Text under study:
********
Our tour group next took a boat and crossed Lake Ashi. With snow on the ground, the autumn air appeared clear and cool. The lake was a bright blue, and snowcapped Mt. Fuji sparkled in the distance. A postcard photo could not have been better.

“On most days Mt. Fuji is hidden in clouds,” our guide informed us. “You’re very lucky.”

We returned to Tokyo on the revolutionary “Bullet Train,” a silver tube traveling at 130 miles per hour. Clean and comfortable with large windows, our trip back took less than an hour and was a perfect end to a fabulous excursion.

Maureen, my roommate for the five-day layover, greeted me on my arrival. She showed me pearls and a camera she had purchased. Each crew member also bought the popular four-foot-high charcoal grill, or hibachi. It was shaped like a giant green egg. I added my name to the list, and the hotel called in the extra order.

The next day Maureen and I walked to a nearby neighborhood, exploring the narrow streets lined with small one-story homes. Wind whirled the roadside snow into drifts, some two feet high. As we trudged along, a local resident greeted us.

“Hi. My name is Sumiko. I’m studying English. Can you help me learn?”

After a few minutes of chatting about schools and family, she invited us into her home to meet her mother, Mrs. Hatta. We took off our boots at the front door, put on soft slippers, and walked across straw tatami mats.

The living room/dining area had patio doors that showcased a tiny garden with miniature statues and large stones protruding through the snow. Sitting on pillows around a low table, we could see the garden while we enjoyed some tea. The three of us sat while Mrs. Hatta waited on us.

Their home office converted to a bedroom at night. Sumiko showed us how she pushed the chairs to the side and unfolded a futon (a mat on the floor). The inner wall, from floor to ceiling, was composed of cabinets containing office supplies, sheets, pillows, blankets and a small Shinto shrine.

“Thank you for allowing us into your home,” Maureen said, bowing slightly as we started to leave.

“I hope we helped you with your English, Sumiko,” I added.

“We are pleased you accepted my invitation,” Sumiko said, bowing alongside her mother.

It was all very formal, but truly unique. We remarked about the extraordinary invitation. Although Japanese people are friendly, they are very private.
********
Source data:

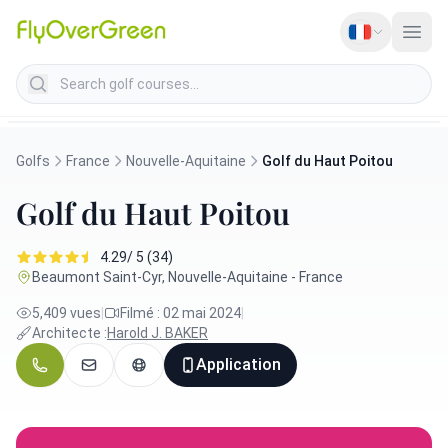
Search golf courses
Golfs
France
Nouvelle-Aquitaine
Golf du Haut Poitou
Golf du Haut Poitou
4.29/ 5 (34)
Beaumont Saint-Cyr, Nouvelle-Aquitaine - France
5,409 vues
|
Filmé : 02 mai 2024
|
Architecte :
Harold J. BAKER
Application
********
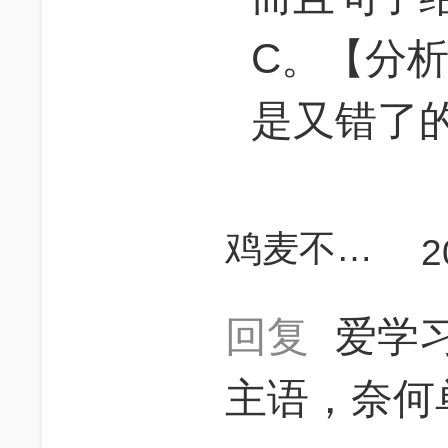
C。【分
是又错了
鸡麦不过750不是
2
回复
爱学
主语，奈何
********
Directive:
Answer these questions using the Japan travel account:
(a) At what speed did the "Bullet Train" travel?
(b) What was the hibachi shaped like?
(c) What did Sumiko unfold to turn the home office into a bedroom?

Written response:
(a) 130 miles per hour
(b) A giant green egg
(c) A futon (a mat on the floor)